Ледяная поверхность перед глазами оставалась неизменной. Ей показалось, что если она хоть немного повернется, то обязательно сломает шею. Мороз добрался до самых костей. И всё же, Сева подняла голову и увидела перед собой девушку с волосами-сосульками, синим цветом кожи, точно таким же как у трупа Валентина Евграфовича, и с ужасом в застывших глазах. Покрытые инеем редкие брови, задеревеневшее лицо и трясущаяся челюсть уже не имели ничего общего с той юной журналисткой, которой она была сегодня утром. Из последних сил она подняла руку и прикоснулась к гладкой поверхности. Провела ладонью к краю. Толщина зеркала оказалась не больше плотного картона, но острая. Поперек всей ладошки появился глубокий крупный порез и проступили красные, почти бурые капельки крови. Сева удивлённо посмотрела на посиневшую руку. Никаких ощущений, никакой боли. Наверное, так чувствуют себя люди, которые скоро умрут. В красных капельках жило тепло. Она провела ладонью по щеке, размазывая кровь по лицу. «Откуда тут зеркало? Откуда это чертово зеркало?!» – пыталась кричать девушка, но вместо вразумительных звуков сквозь слипшиеся обледеневшие губы прорывался только сдавленный хрип умирающего человека. Она упала на колени, но, не удержавшись даже на них, повалилась на бок. Всматриваясь в своё измазанное кровью лицо, Сева подумала «надо было стать поваром», потянулась посиневшим пальцем к отражению и закрыла глаза.

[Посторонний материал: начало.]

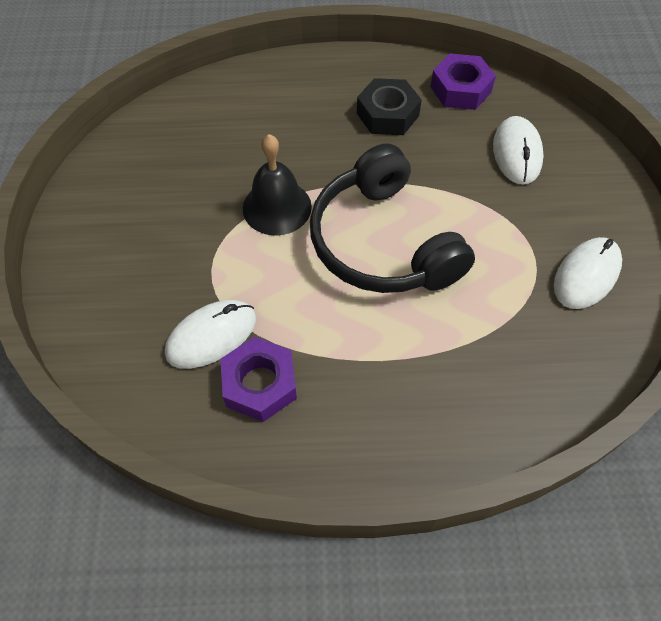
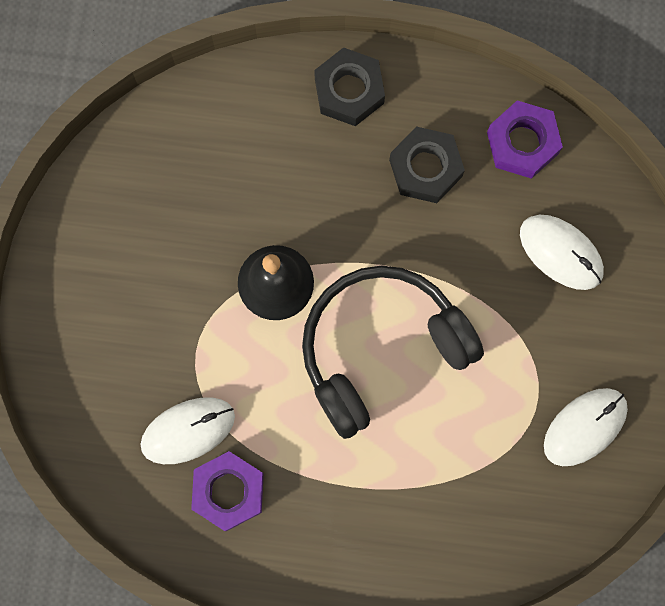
camera: 10 degrees right, 20 degrees up
(314, 76) = (349, 91): none -> black nut
(383, 242) = (381, 349): black headphones -> black headphones turned 75 degrees clockwise
(517, 153) = (561, 252): white mouse -> white mouse turned 60 degrees counterclockwise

– Валентин, – в мастерскую постучали.

Невысокого роста седовласый художник почти завершил картину. Он посмотрел на измазанные синим руки, схватил тряпку и вытер с них краску.

– Ты закончил, Валентин? – осторожно уточнил голос из коридора.

– Да! Почти! – крикнул художник и поправил очки, сползающие на нос.

Скрипнула дверь и в комнату вошёл статный мужчина в черном пальто до колена. Медленно, с видом знатока начиная рассматривать картину издалека, он подошел к холсту со свежими, зловеще блестящими мазками.

На картине посреди обледеневшего океана лежала замороженная насмерть девушка. Её пышные когда-то волосы превратились в острые сосульки. Она смотрела вперед, прямо на зрителя пустым, но полным надежды взглядом. Художник выдавил пару капель красной масляной краски на палец и ловким движением добавил кровавые полосы на её лице.

– Руку об зеркало порезала в последний момент, – объяснил он.

Гость кивнул и засунул руки в карманы пальто.

– Холодно у тебя тут, – он достал перчатки и медленно надел их, – через неделю выставлю картину на аукцион… Закрываю? – он мотнул головой в сторону очерченного черным углем контура двери, где словно в тумане ещё виднелся контур обледеневшей девушки с картины. Художник кивнул и поблагодарил за помощь.

– Всё хотел спросить, – поднимая облокоченную на шкаф высокую доску и закрывая проход, задал вопрос гость, – как они возвращаются к двери?

Вместо ответа Валентин Евграфович потянулся к небольшой тумбочке и достал целлофановый пакет с белыми тыквенными семечками.

Гость одобрительно кивнул.

– Начну аукцион со ста тысяч долларов, – он пошел к выходу, – как думаешь, её жизнь этого стоит?

Художник махнул и открыл дверь, выпуская визитёра.

– Завтра придут сантехники смотреть радиаторы, – уже в коридоре сказал мужчина, – надеюсь, следующая картина будет не хуже сегодняшней.